(Records contained in a dataset)

[Start of section]

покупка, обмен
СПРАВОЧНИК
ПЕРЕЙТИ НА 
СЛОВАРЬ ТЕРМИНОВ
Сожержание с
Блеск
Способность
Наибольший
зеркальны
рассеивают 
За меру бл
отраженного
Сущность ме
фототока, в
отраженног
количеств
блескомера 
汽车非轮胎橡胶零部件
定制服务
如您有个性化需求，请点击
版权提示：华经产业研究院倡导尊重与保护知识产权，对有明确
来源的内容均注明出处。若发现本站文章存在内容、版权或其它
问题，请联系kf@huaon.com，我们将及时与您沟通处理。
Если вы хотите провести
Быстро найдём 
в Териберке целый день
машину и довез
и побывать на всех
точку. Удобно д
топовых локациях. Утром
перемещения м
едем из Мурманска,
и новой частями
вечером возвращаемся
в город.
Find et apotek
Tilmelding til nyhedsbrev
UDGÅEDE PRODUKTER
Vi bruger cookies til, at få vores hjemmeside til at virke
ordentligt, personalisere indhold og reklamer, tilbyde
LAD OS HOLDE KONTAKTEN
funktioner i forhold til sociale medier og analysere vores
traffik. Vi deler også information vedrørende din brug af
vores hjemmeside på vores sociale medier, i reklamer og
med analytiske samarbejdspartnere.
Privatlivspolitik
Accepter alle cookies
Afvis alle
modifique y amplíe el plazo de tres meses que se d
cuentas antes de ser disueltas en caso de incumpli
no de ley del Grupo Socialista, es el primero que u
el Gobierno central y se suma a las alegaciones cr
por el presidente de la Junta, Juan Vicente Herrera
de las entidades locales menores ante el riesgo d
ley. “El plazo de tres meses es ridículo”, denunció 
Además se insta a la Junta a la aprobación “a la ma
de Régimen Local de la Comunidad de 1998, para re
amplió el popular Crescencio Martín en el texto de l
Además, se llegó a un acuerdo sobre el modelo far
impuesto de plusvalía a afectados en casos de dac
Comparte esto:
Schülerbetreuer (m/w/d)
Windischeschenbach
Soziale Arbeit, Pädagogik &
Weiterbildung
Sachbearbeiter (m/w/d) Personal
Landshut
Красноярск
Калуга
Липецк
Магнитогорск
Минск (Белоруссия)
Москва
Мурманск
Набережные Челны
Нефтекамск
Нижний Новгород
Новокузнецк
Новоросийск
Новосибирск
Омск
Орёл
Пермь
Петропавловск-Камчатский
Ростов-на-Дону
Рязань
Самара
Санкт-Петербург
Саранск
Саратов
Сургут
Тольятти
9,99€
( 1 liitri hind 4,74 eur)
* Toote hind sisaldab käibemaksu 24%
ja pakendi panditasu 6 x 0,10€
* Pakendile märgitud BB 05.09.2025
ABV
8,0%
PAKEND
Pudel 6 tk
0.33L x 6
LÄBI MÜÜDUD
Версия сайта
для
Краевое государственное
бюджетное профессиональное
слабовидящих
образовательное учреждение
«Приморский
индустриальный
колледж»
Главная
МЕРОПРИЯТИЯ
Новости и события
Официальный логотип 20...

[End of section]
[Start of section]

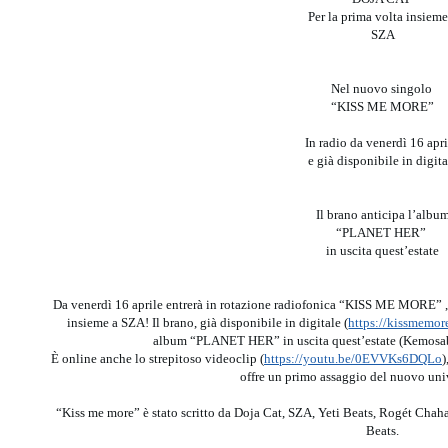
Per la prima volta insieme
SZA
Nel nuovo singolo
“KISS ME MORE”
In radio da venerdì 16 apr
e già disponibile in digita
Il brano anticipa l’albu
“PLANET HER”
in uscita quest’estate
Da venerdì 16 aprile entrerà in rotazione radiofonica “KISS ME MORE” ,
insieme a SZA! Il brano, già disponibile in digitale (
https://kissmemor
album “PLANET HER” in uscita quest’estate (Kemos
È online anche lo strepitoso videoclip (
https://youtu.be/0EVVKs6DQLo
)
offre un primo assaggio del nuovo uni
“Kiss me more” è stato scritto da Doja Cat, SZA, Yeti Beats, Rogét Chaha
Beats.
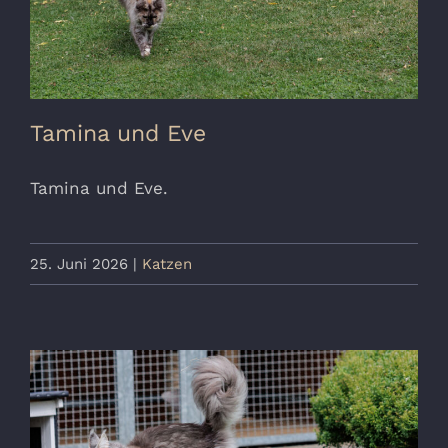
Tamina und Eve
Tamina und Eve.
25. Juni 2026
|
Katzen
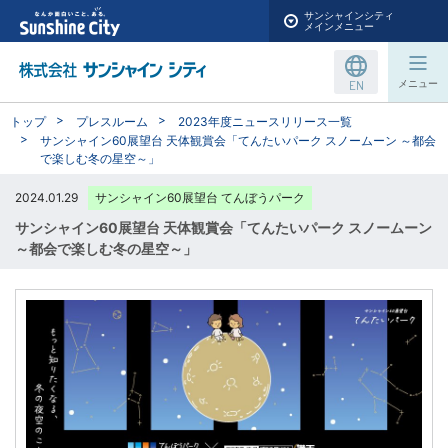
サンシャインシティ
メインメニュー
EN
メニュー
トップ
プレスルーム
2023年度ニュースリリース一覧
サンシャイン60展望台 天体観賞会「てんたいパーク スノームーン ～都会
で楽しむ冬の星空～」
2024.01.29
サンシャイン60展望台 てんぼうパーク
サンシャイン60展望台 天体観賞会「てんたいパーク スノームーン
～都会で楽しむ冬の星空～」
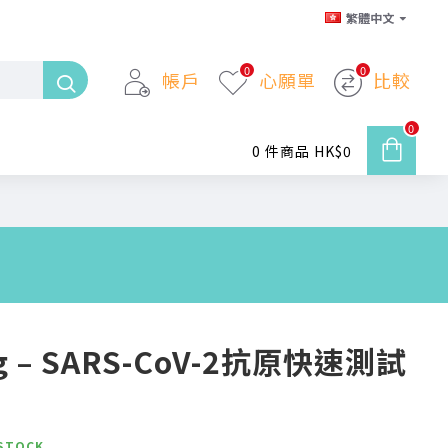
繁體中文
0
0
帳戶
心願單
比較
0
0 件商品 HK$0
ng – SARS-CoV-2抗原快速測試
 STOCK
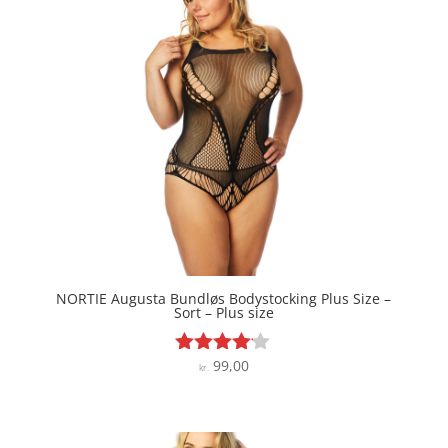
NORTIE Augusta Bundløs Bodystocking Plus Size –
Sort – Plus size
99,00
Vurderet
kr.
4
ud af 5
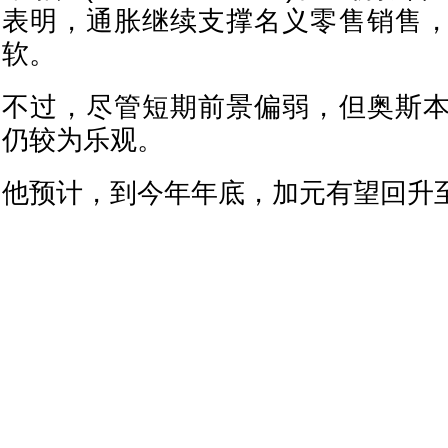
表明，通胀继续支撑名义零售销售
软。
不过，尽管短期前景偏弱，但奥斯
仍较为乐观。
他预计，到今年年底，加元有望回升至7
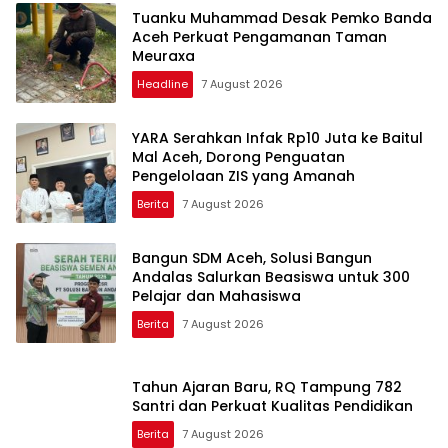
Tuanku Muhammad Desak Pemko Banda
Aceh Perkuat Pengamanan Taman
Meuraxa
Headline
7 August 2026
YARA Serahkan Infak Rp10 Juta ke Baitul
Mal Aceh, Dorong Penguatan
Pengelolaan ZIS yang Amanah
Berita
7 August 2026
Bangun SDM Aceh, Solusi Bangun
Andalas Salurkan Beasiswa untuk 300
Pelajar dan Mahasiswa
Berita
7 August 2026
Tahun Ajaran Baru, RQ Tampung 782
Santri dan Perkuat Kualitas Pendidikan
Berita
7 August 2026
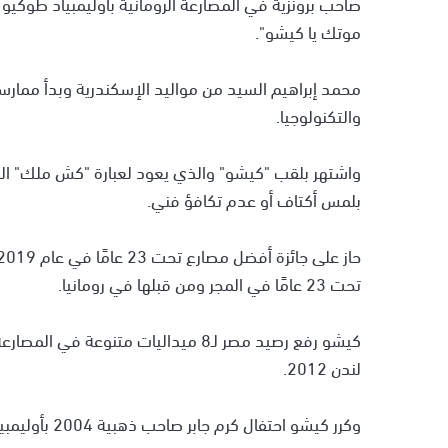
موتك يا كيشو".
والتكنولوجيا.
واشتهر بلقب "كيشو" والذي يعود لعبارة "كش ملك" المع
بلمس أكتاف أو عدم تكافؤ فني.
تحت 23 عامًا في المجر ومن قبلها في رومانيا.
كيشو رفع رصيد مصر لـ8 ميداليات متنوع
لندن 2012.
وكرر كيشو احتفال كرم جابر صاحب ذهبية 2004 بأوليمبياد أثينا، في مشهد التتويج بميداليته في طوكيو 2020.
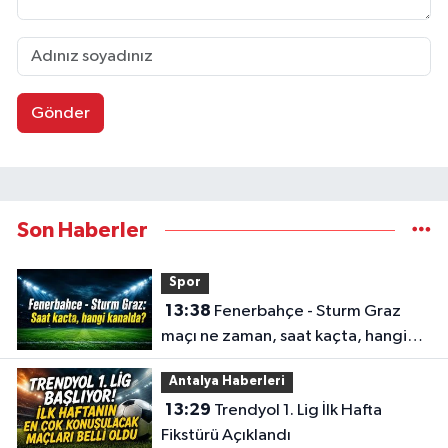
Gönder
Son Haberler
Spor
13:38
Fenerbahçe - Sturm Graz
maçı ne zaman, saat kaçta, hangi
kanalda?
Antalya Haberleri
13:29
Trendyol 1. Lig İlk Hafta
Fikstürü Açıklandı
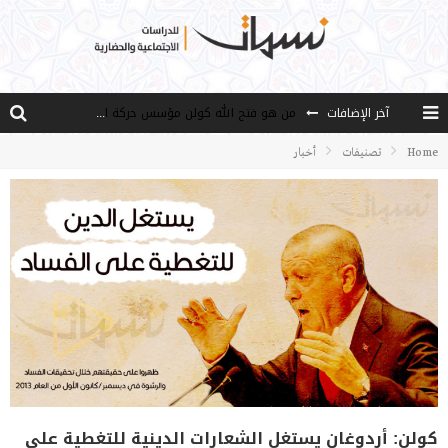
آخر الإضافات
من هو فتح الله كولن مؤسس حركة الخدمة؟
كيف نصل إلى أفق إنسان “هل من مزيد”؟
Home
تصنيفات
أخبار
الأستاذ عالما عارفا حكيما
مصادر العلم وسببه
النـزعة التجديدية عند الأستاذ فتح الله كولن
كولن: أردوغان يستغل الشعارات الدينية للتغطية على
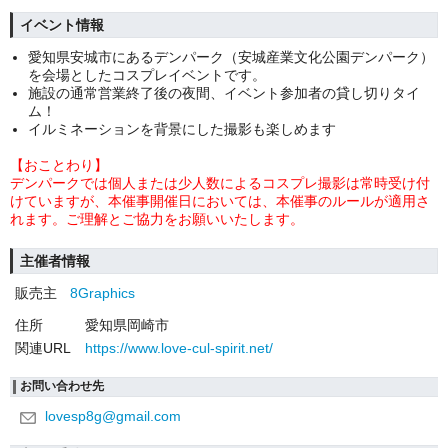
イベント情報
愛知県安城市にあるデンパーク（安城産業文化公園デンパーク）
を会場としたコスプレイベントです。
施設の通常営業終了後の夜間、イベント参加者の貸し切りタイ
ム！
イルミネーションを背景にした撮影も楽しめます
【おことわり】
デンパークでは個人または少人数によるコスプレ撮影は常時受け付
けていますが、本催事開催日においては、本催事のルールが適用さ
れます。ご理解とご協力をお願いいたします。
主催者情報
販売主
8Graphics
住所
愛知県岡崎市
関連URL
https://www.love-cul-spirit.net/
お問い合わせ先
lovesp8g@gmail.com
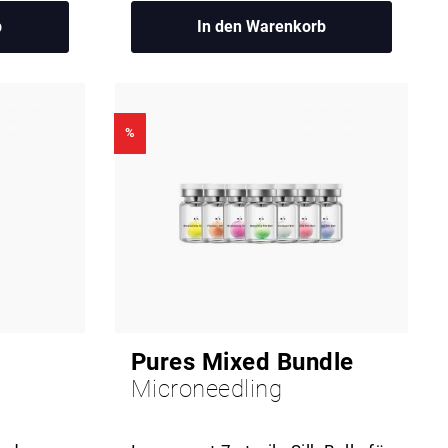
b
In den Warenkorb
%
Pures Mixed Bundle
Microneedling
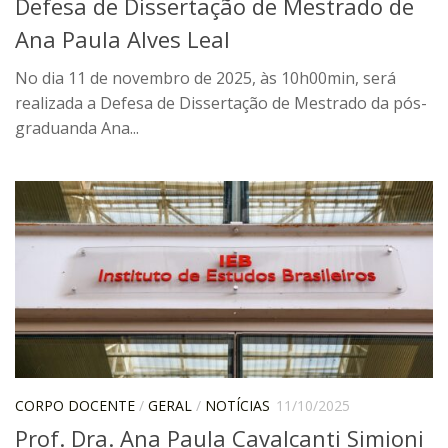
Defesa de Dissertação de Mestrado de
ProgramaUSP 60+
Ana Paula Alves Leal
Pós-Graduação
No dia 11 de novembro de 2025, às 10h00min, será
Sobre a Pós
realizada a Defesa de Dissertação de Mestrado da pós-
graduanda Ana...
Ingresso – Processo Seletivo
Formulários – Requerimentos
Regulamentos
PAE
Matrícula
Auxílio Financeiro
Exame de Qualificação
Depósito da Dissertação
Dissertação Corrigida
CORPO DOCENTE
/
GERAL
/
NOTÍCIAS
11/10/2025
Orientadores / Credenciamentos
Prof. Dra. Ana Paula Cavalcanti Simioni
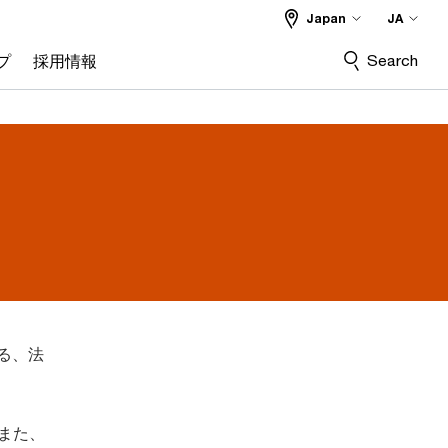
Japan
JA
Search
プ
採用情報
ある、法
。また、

[End of section]
[Start of section]

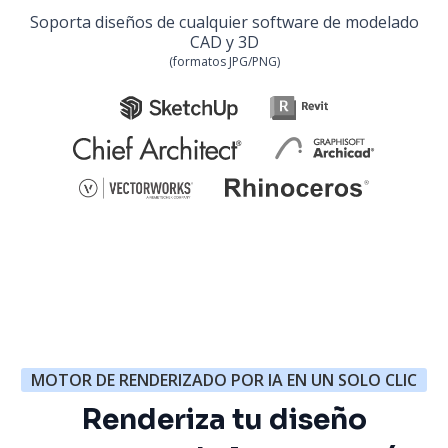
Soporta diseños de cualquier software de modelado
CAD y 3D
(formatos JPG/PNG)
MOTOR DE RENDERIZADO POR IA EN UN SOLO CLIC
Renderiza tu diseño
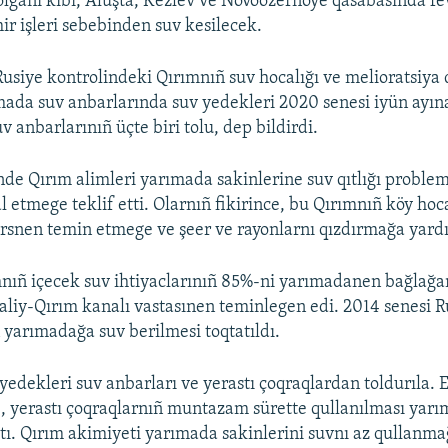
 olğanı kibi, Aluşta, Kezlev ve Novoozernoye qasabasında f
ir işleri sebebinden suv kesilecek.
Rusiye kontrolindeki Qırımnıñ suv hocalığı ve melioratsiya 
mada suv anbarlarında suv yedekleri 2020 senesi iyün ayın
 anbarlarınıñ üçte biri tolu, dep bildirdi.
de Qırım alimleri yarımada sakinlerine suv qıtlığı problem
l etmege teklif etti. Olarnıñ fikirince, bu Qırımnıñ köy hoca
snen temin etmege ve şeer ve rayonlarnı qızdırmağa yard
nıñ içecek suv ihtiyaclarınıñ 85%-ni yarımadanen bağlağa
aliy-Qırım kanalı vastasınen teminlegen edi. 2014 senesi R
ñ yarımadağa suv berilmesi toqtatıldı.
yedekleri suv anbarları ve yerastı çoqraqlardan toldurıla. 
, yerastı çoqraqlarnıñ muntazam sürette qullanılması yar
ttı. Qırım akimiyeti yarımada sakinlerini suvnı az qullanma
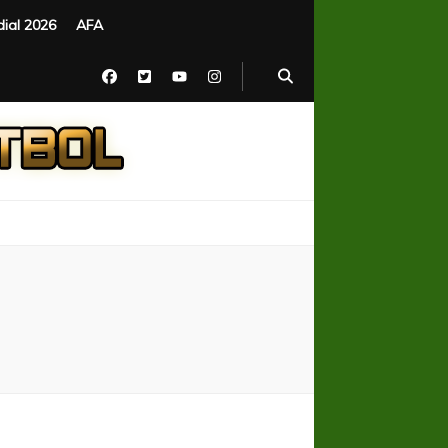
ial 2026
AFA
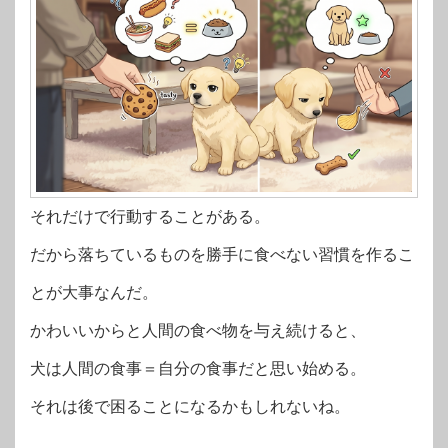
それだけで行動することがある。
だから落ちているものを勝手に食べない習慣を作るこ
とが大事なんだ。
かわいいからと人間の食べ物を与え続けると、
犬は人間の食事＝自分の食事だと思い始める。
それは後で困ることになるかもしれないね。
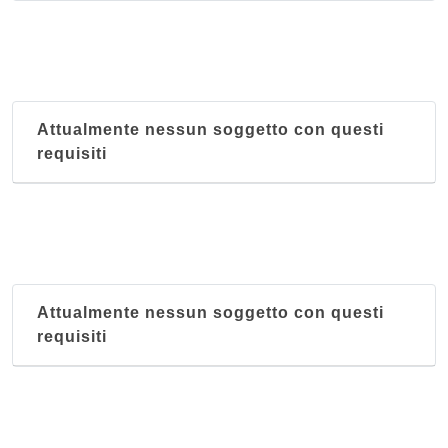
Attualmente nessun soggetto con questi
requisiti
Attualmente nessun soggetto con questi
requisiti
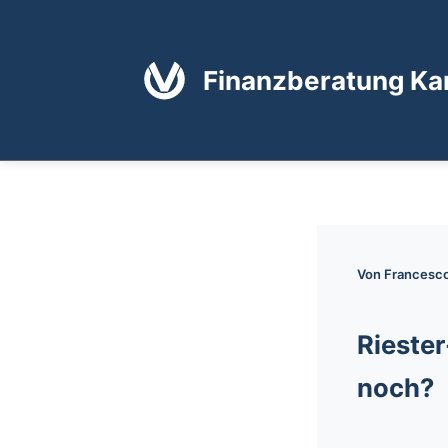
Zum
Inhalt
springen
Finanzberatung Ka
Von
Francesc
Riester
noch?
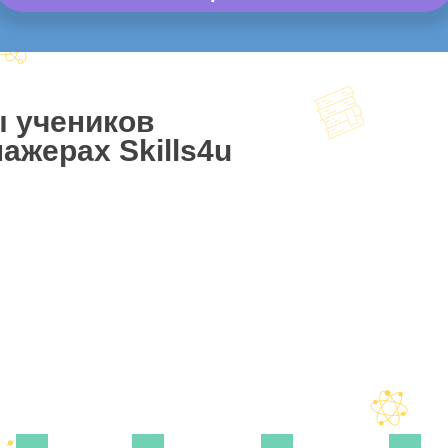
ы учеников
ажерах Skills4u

[End of section]

◆ **EXERCISE REQUIREMENTS**
Drop the pictures; return the lines above from the line containing "Antalya Haberleri" to the line containing "ProgramaUSP 60+", both included, exactly.

◆ **WRITTEN RESPONSE**
Antalya Haberleri
13:29
Trendyol 1. Lig İlk Hafta
Fikstürü Açıklandı
آخر الإضافات
من هو فتح الله كولن مؤسس حركة الخدمة؟
كيف نصل إلى أفق إنسان “هل من مزيد”؟
Home
تصنيفات
أخبار
الأستاذ عالما عارفا حكيما
مصادر العلم وسببه
النـزعة التجديدية عند الأستاذ فتح الله كولن
كولن: أردوغان يستغل الشعارات الدينية للتغطية على
イベント情報
愛知県安城市にあるデンパーク（安城産業文化公園デンパーク）
を会場としたコスプレイベントです。
施設の通常営業終了後の夜間、イベント参加者の貸し切りタイ
ム！
イルミネーションを背景にした撮影も楽しめます
【おことわり】
デンパークでは個人または少人数によるコスプレ撮影は常時受け付
けていますが、本催事開催日においては、本催事のルールが適用さ
れます。ご理解とご協力をお願いいたします。
主催者情報
販売主
8Graphics
住所
愛知県岡崎市
関連URL
https://www.love-cul-spirit.net/
お問い合わせ先
lovesp8g@gmail.com
b
In den Warenkorb
%
Pures Mixed Bundle
Microneedling
Defesa de Dissertação de Mestrado de
ProgramaUSP 60+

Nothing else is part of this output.